London spent a year in Yokel researching the book, making it extremely detailed, very simplistic in its descriptions and genuinely heartfelt. Essentially the book explores the concept of survival of the fittest, as we join Buck’s fall from grace, when he is kidnapped for work, and the desire to rise again. Power struggles ensue when we meet Buck’s rival Spritze and we see how brutal the world can be. The vivid descriptions of nature are where this book excels. London is an expert at writing about survival in a natural world.
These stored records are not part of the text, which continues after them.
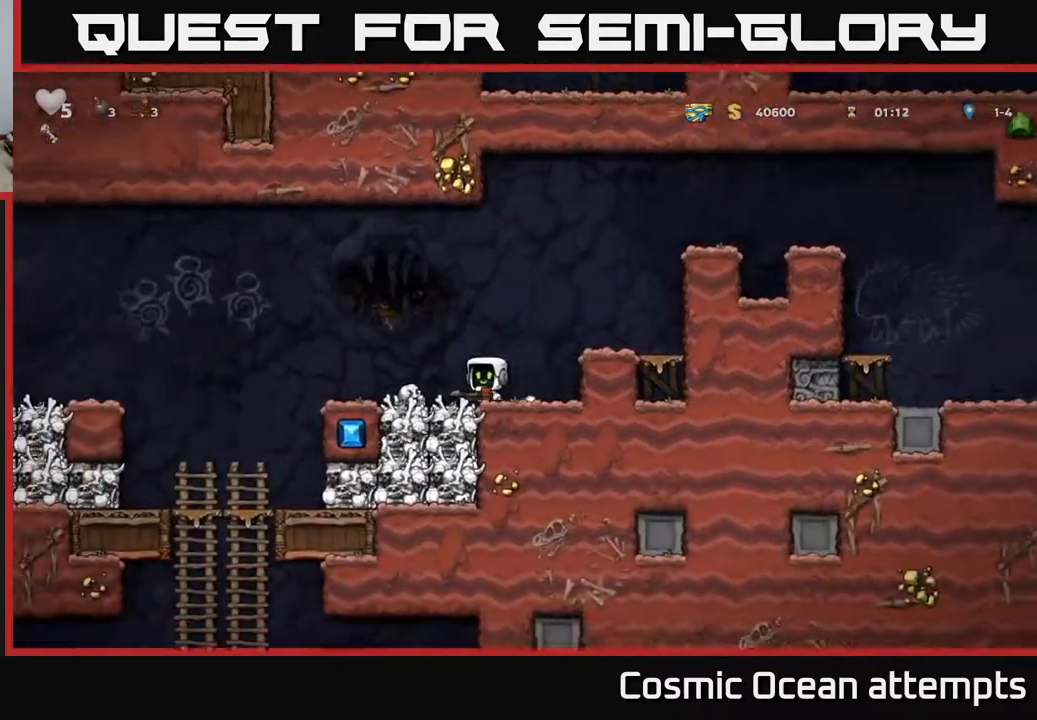
{"buttons": ["DPAD_DOWN"], "left_stick": "center", "events": [[433, "DPAD_LEFT", "up"], [483, "DPAD_DOWN", "down"]]}
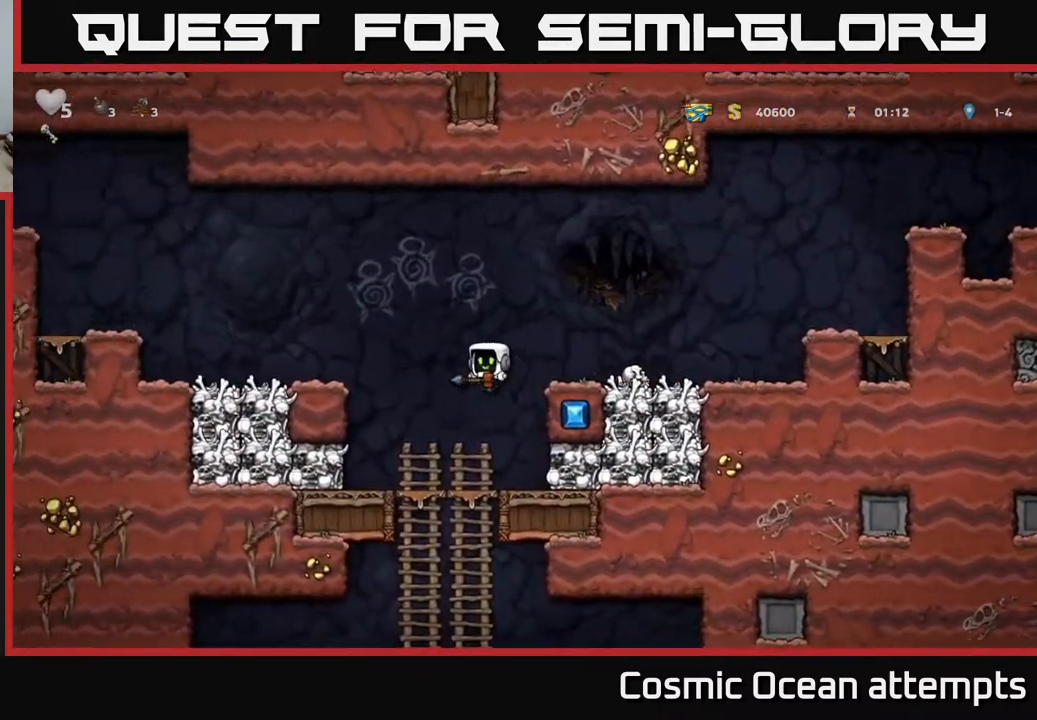
{"buttons": [], "left_stick": "center", "events": [[250, "A", "down"], [383, "A", "up"], [483, "DPAD_DOWN", "up"]]}
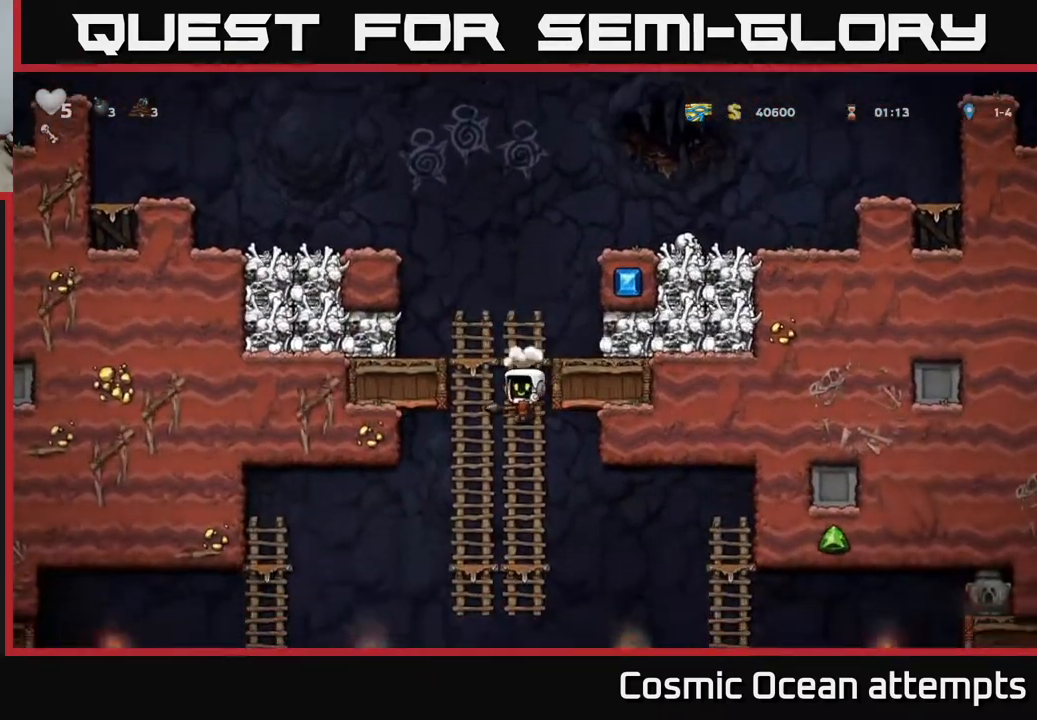
{"buttons": [], "left_stick": "center", "events": [[50, "DPAD_UP", "down"], [167, "DPAD_UP", "up"], [217, "DPAD_DOWN", "down"], [317, "A", "down"], [450, "A", "up"], [483, "DPAD_DOWN", "up"]]}
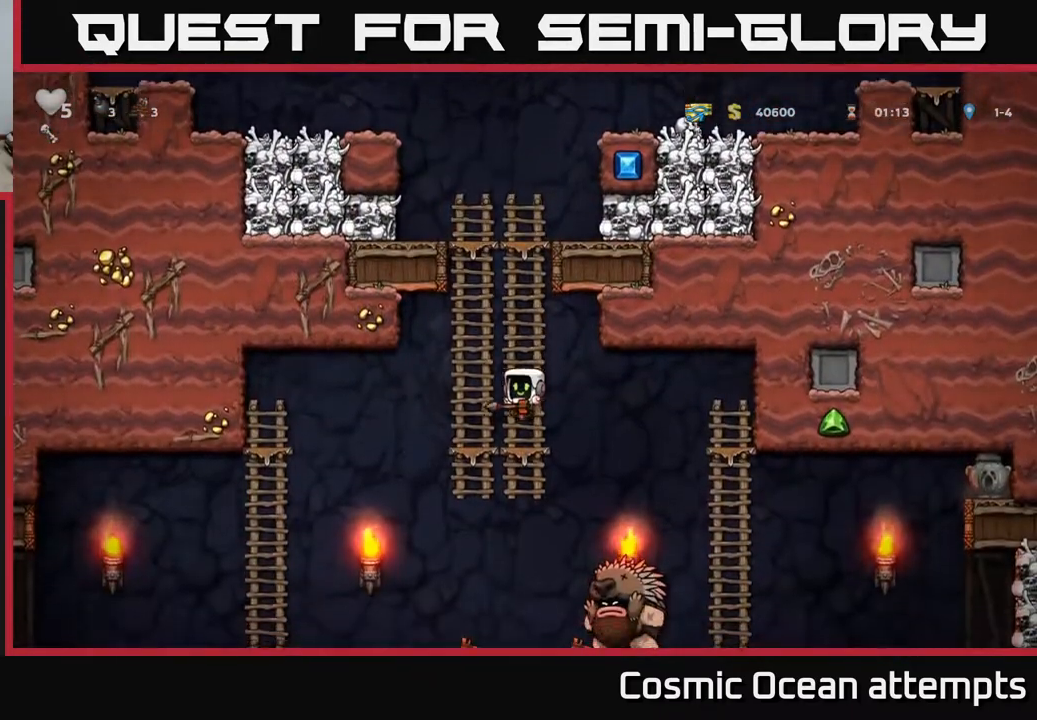
{"buttons": ["DPAD_LEFT"], "left_stick": "center", "events": [[17, "DPAD_LEFT", "down"]]}
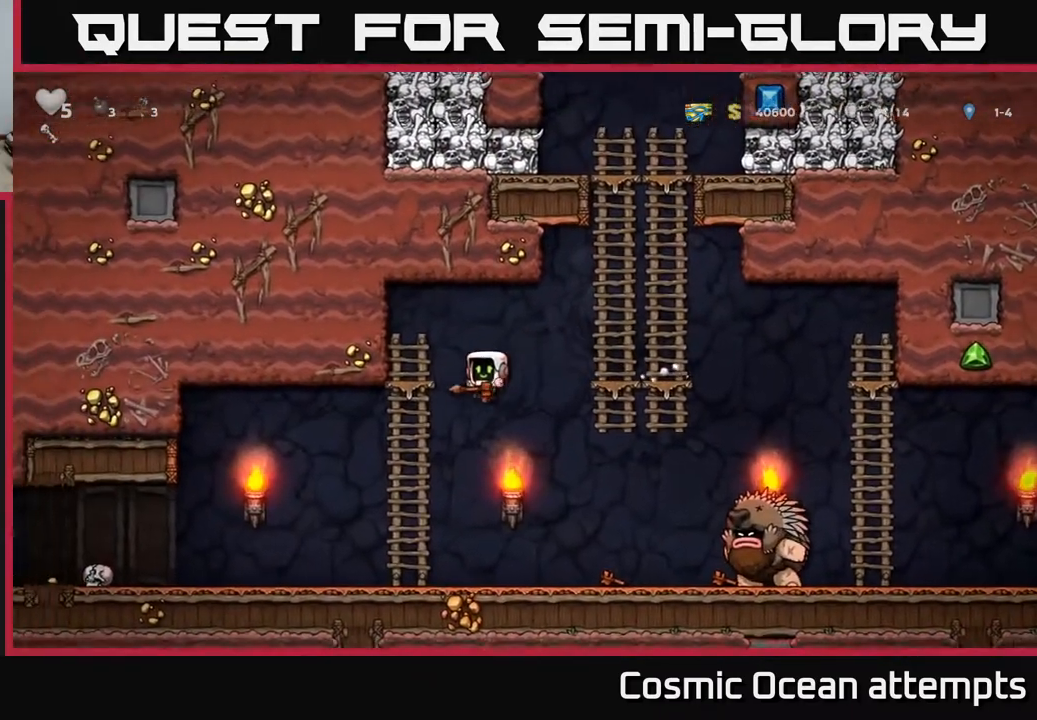
{"buttons": [], "left_stick": "center", "events": [[50, "DPAD_LEFT", "up"], [183, "DPAD_UP", "down"], [367, "DPAD_UP", "up"]]}
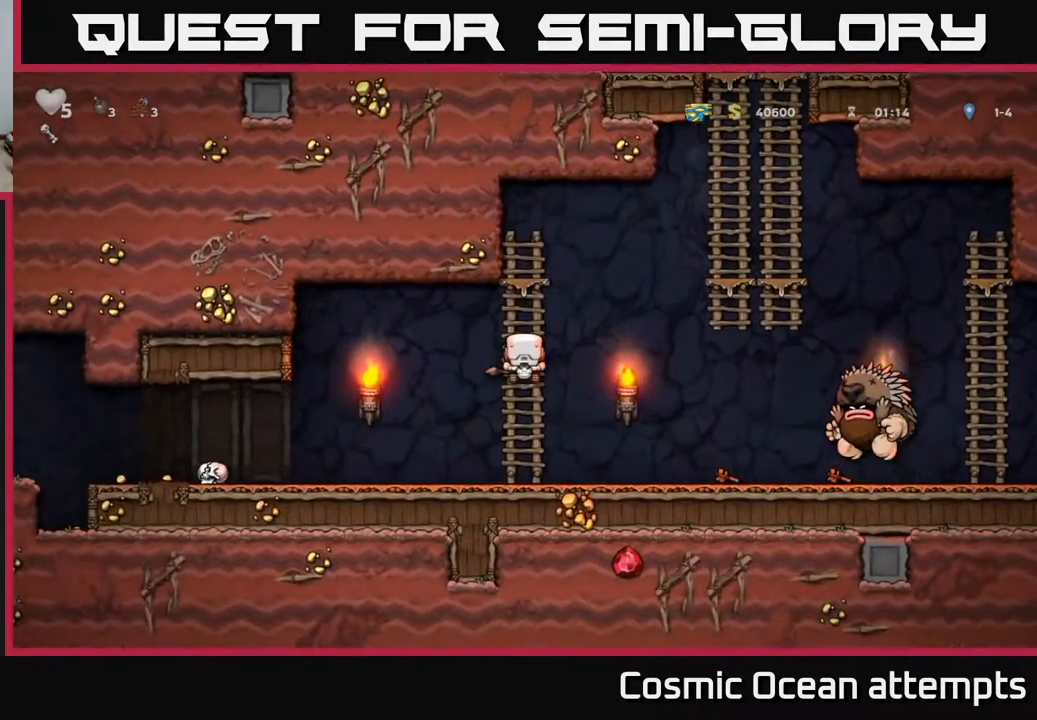
{"buttons": ["DPAD_UP"], "left_stick": "center", "events": [[250, "DPAD_UP", "down"]]}
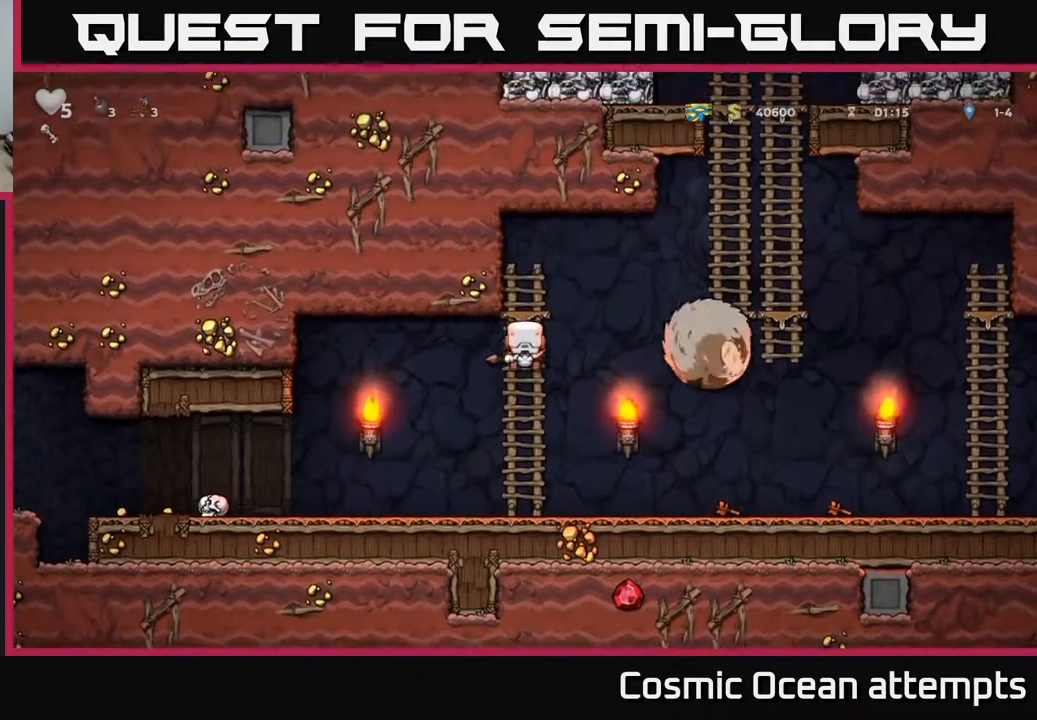
{"buttons": ["A", "DPAD_DOWN"], "left_stick": "center", "events": [[183, "DPAD_UP", "up"], [450, "DPAD_DOWN", "down"], [483, "A", "down"]]}
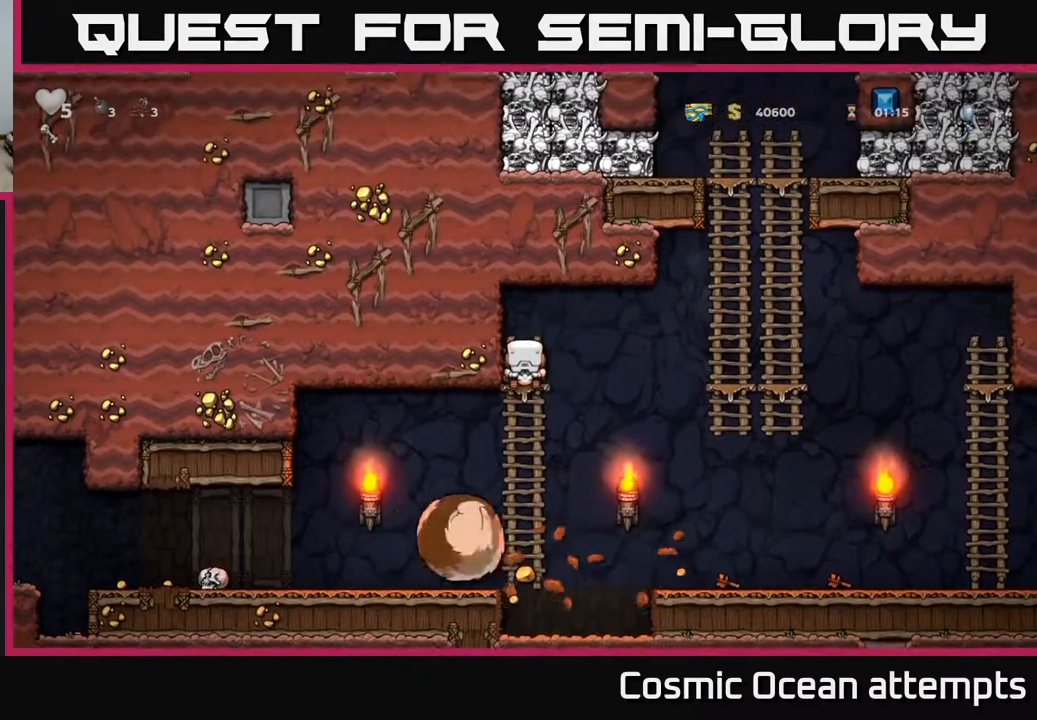
{"buttons": ["DPAD_LEFT"], "left_stick": "center", "events": [[150, "A", "up"], [167, "DPAD_DOWN", "up"], [200, "DPAD_LEFT", "down"], [383, "DPAD_LEFT", "up"], [483, "DPAD_LEFT", "down"]]}
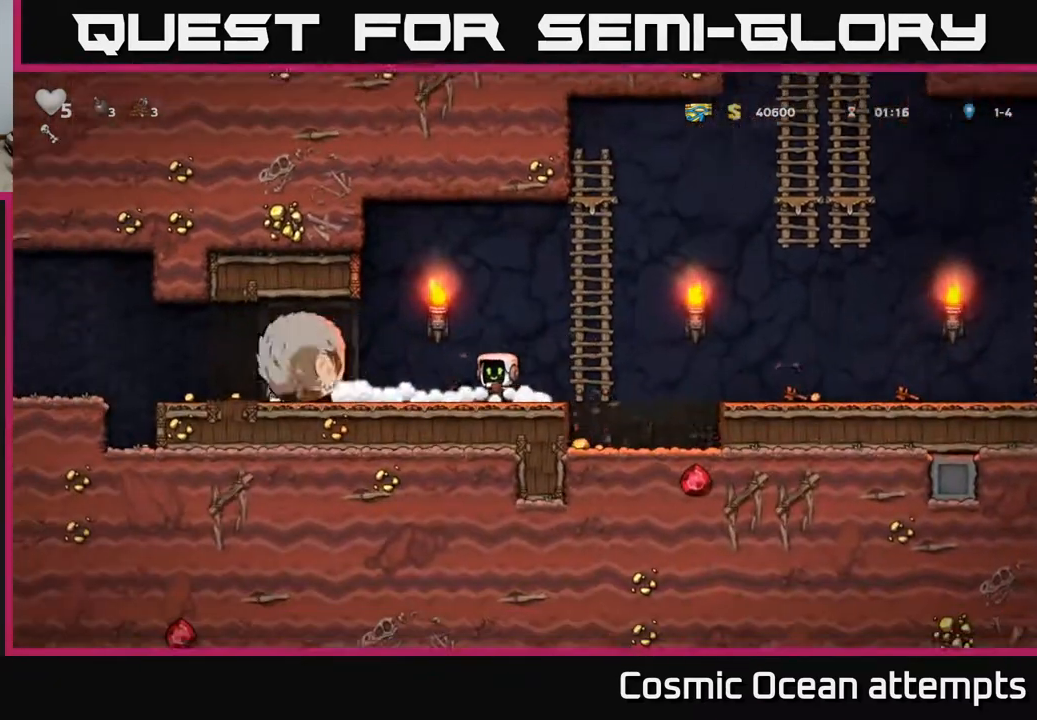
{"buttons": ["DPAD_LEFT"], "left_stick": "center", "events": [[400, "X", "down"], [483, "X", "up"]]}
When we are forced into extreme condition, we have to rely on our instinct, what is primitive to us, themes mirrored in Buck’s journey throughout the book.
On the surface, Call to the Wild is a simple adventure story, much like London’s other works such as ‘ White Fang’ but underneath there are layers upon layers of questions and thought provoking statements that make us stand up and think about how humans can have a negative impact on nature. A book to open your mind, make you think and to connect with characters that you never thought you could talk to.